**WHAT NEEDS TO BE DONE**
Pick out each line of the records that includes the string "Propiedades", and copy it.

[Transcribed page contents]

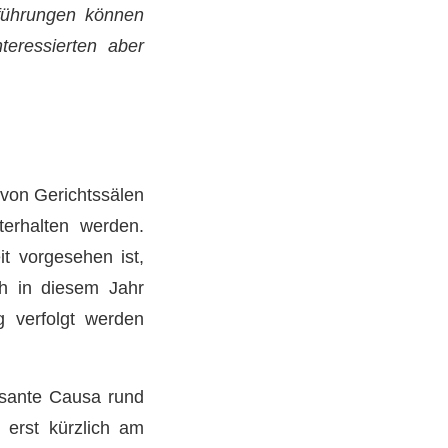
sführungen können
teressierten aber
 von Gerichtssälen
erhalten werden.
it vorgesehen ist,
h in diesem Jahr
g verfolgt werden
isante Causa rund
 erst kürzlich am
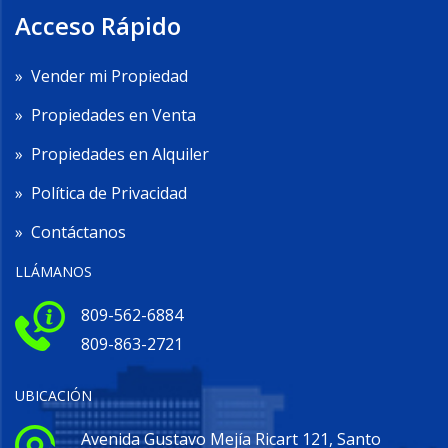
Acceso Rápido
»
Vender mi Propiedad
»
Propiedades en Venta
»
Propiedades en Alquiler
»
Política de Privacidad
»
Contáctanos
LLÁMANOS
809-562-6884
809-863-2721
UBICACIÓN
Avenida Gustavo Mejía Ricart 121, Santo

==

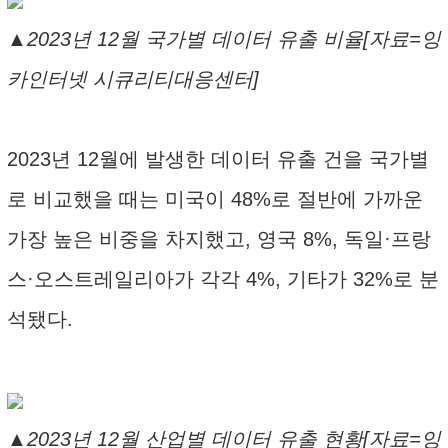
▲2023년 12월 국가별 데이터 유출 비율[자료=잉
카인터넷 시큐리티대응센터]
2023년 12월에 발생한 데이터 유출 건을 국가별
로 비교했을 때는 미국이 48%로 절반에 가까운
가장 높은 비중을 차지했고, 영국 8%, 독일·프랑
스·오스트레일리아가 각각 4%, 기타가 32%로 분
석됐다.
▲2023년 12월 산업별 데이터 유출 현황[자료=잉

--

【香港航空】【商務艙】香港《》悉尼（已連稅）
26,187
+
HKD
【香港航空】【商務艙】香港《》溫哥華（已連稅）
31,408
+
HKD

**RESPONSE**
Propiedades en Venta
Propiedades en Alquiler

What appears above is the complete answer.